The incidence of CPSP following cesarean delivery is still unknown. A second meta-analysis including 17 studies has shown its incidence range from 4% to 41.8% at 2 to 6 months (Yimer H, Woldie H. Incidence and associated factors of chronic pain after caesarean section: a systematic review. J Obstet Gynaecol Can. 2019;41(6):840-854). For this reason it is difficult to include this parameter in assessing the power for the study.

III.

The staff taking care of the cases, i.e. nurses and obstetricians, were blinded to minimize bias.

Of course, this may be included in limitations, if this form is deemed appropriate by the reviewer.

IV.

Below, selected publications on the 3 and 5-step pain reporting tool.
5 steps:

Svensson, Ingrid, Björn Sjöström, and Hengo Haljamäe. "Influence of expectations and actual pain experiences on satisfaction with postoperative pain management." European Journal of Pain 5.2 (2001): 125-133.

3 steps:

ÖksÜz, Gözen, et al. Comparison of quadratus lumborum block and caudal block for postoperative analgesia in pediatric patients undergoing inguinal hernia repair and orchiopexy surgeries: a randomized controlled trial. Regional Anesthesia & Pain Medicine, 2020, 45.3: 187-191.

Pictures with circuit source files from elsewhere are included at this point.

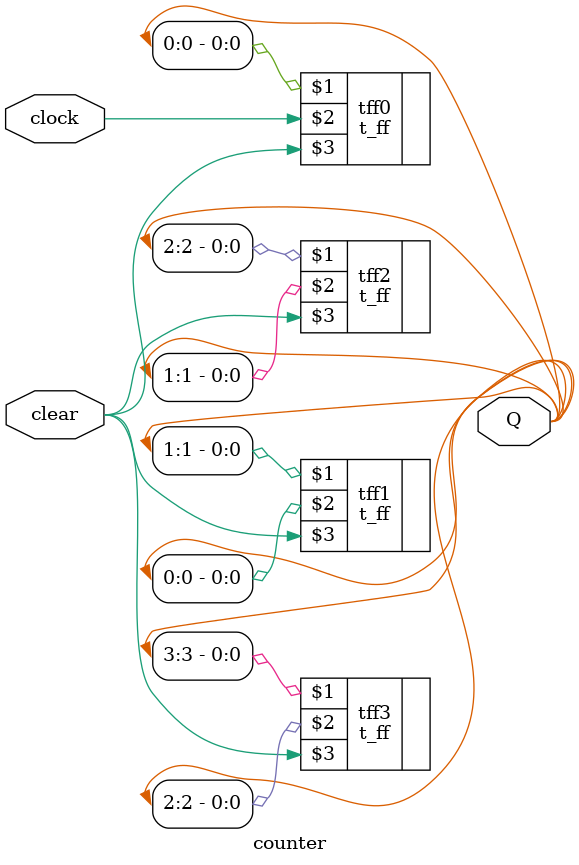
<source format=v>
module counter(Q , clock, clear);
output [3:0] Q;
input clock, clear;
// Instantiate the T flipflops
t_ff tff0(Q[0], clock, clear);
t_ff tff1(Q[1], Q[0], clear);
t_ff tff2(Q[2], Q[1], clear);
t_ff tff3(Q[3], Q[2], clear);
endmodule

</source>
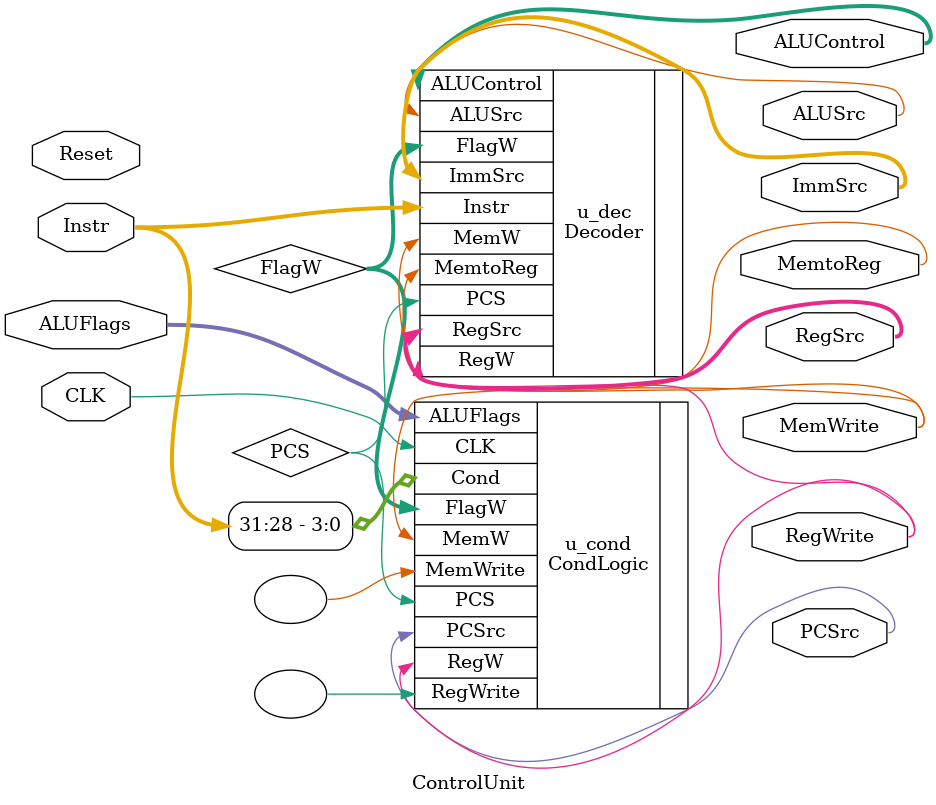
<source format=v>
`timescale 1ns/1ps
module ControlUnit(
    input        CLK,
    input        Reset,
    input  [31:0] Instr,
    input  [3:0]  ALUFlags,
    output        PCSrc,
    output        RegWrite,
    output        MemWrite,
    output        MemtoReg,
    output        ALUSrc,
    output [1:0]  ImmSrc,
    output [1:0]  RegSrc,
    output [1:0]  ALUControl
);
    wire [1:0] FlagW;
    wire       PCS;

    Decoder u_dec(
        .Instr(Instr),
        .PCS(PCS),
        .RegW(RegWrite),
        .MemW(MemWrite),
        .MemtoReg(MemtoReg),
        .ALUSrc(ALUSrc),
        .ImmSrc(ImmSrc),
        .RegSrc(RegSrc),
        .ALUControl(ALUControl),
        .FlagW(FlagW)
    );

    CondLogic u_cond(
        .CLK(CLK),
        .PCS(PCS),
        .RegW(RegWrite),
        .MemW(MemWrite),
        .FlagW(FlagW),
        .Cond(Instr[31:28]),
        .ALUFlags(ALUFlags),
        .PCSrc(PCSrc),
        .RegWrite(),
        .MemWrite()
    );
    // 注意：CondLogic 已经门控了 RegWrite/MemWrite，
    // 如果你希望外部用门控后的信号，把上面两个输出接出来替换直连版本。
endmodule
</source>
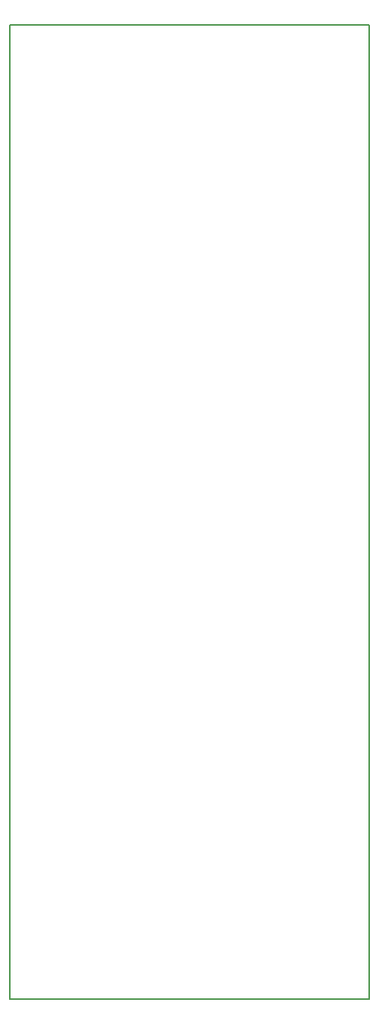
<source format=gko>
G04 DipTrace 3.3.0.0*
G04 uStreams02.GKO*
%MOIN*%
G04 #@! TF.FileFunction,Profile*
G04 #@! TF.Part,Single*
%ADD11C,0.005512*%
%FSLAX26Y26*%
G04*
G70*
G90*
G75*
G01*
G04 BoardOutline*
%LPD*%
X394000Y4694000D2*
D11*
Y394000D1*
X1982000D1*
Y4694000D1*
X394000D1*
M02*

</source>
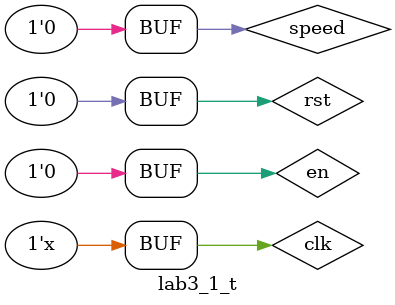
<source format=v>
module lab3_1_t;
    reg clk,rst,en,speed;
    wire [15:0] led;

    lab3_1 mylab(.clk(clk), .rst(rst), .en(en), .speed(0), .led(led));

    always #5 clk=~clk;

    initial begin
        clk=0;
        rst=0;
        en=0;
        speed=0;

        #40
        rst=1;
        #10
        rst=0;

        #50
        en=1;
        #40
        en=0;
        #40
        rst=1;
        #10
        rst=0;
        #200
        en=1;
        #40
        en=0;
    end
endmodule
</source>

YAYIK, Ahmet Murat, et al. Less painful ESWL with ultrasound-guided quadratus lumborum block: a prospective randomized controlled study. Scandinavian journal of urology, 2019, 53.6: 411-416.

V.

Answering a question about pain treatment versus side effects such data was assessed. No correlation between the satisfaction level and side effect incidence was seen.

Round 2

Reviewer 1 Report

I appreciate the authors’ reply.

 

I have confirmed that registration in a public registry such as ClinicalTrials.gov is not included in the instructions for authors of this journal. I understood the authors’ claim.

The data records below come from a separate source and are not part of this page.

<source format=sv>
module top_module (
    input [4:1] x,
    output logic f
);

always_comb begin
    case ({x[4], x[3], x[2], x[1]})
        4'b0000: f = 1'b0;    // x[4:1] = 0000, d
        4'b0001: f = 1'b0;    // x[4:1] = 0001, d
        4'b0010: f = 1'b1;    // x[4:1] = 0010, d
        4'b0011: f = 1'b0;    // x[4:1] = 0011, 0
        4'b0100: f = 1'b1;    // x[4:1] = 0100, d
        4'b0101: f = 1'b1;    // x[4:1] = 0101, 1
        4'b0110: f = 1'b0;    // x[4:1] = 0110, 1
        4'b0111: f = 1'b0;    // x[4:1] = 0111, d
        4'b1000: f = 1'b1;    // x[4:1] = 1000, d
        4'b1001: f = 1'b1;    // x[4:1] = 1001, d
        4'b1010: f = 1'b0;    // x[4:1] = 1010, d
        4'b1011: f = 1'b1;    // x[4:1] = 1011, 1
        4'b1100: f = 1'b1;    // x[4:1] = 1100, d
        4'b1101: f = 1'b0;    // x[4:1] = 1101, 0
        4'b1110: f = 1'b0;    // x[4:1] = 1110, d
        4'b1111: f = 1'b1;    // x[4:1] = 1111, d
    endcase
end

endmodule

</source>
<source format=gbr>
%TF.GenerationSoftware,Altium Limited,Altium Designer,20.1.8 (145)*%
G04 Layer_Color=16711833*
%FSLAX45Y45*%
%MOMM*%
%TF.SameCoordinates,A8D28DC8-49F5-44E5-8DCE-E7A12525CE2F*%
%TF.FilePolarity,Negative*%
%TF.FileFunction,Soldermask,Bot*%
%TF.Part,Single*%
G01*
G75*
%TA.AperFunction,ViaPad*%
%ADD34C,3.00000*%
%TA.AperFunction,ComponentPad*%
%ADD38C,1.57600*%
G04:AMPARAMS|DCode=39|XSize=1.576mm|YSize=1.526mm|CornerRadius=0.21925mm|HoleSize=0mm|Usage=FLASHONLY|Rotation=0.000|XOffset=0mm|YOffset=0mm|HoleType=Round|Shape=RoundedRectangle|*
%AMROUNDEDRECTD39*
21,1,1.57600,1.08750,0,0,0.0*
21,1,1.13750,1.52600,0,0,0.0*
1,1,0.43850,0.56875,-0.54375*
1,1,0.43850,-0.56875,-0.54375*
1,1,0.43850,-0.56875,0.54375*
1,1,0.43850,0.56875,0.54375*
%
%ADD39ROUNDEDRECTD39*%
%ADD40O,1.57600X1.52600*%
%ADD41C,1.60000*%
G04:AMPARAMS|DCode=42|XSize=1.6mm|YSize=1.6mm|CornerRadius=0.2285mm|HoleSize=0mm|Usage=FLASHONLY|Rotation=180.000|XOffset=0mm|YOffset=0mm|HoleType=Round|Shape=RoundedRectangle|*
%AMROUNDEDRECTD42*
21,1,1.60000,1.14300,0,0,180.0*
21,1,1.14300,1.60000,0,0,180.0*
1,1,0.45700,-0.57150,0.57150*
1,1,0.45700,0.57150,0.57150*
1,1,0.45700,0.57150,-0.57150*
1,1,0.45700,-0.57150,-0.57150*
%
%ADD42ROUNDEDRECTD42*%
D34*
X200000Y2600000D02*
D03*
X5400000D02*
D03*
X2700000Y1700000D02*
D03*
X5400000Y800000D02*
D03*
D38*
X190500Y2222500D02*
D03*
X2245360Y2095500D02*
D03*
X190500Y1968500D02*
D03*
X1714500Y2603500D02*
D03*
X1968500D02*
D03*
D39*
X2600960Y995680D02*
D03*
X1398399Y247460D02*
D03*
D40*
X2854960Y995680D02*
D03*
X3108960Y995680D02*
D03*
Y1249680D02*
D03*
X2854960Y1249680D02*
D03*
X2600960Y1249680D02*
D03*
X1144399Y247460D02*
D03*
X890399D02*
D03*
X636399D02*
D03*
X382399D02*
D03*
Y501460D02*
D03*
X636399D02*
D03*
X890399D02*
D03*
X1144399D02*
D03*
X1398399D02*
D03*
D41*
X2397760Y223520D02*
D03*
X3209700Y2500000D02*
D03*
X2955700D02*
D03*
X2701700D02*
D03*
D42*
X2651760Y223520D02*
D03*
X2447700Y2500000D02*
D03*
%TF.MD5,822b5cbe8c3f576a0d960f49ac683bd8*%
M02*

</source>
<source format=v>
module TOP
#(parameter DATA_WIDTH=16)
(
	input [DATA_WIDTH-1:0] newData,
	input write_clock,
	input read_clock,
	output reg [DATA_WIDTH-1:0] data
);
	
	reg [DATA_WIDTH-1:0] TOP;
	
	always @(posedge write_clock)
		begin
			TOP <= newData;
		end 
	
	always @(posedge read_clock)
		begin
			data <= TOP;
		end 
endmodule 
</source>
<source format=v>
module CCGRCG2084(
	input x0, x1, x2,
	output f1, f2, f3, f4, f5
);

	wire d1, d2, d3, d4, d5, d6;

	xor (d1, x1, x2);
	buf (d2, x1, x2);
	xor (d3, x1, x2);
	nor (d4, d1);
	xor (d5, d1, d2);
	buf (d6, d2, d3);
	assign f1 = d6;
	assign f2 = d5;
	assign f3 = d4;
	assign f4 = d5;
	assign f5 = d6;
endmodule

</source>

However, the authors mentioned that some of the results have already been published. This is another serious concern of publishing the present manuscript because this study is not an original randomized controlled trial, but a secondary use of data from the previous study. The sample size was calculated for another endpoint written in Ref. no. 11, so I cannot believe that the sample size was not appropriate to show the difference the authors would like to show. In addition, the authors used the completely same data in Table 1 shown as ref. no. 11, which should not be allowed because the publisher owns the copyright. I don't think it is recommended to split the data and increase the number of papers. In my opinion, I recommended that the authors should resubmit the present manuscript with those points corrected largely as another manuscript.

 

Table 2

I could not understand your reply. I guess that the authors showed the sum of ranks as ‘range’. But how about the mean range? If this comma is a colon, I guess that ‘mean range’ means median rank. Anyway, they are not expressed as a range, and I think that these parameters did not make sense.

 

Evaluation of QLB1

I would like to ask whether the QLB1 correctly induced sensory block on the abdominal wall or not. Although I know it was difficult because the influence of spinal anesthesia remained just after the surgery, it would be possible the QLB itself affected the patients’ satisfaction because the patients could not be blinded. It can be one of the limitations.

 

The authors replied on how to assess CPSP, but they did not correct the relevant part. This definition should be mentioned in the Method section.

The authors should show all the results for questions no.1-8 and put those 8 results into one table together. Those tables seem to be cherry-picking.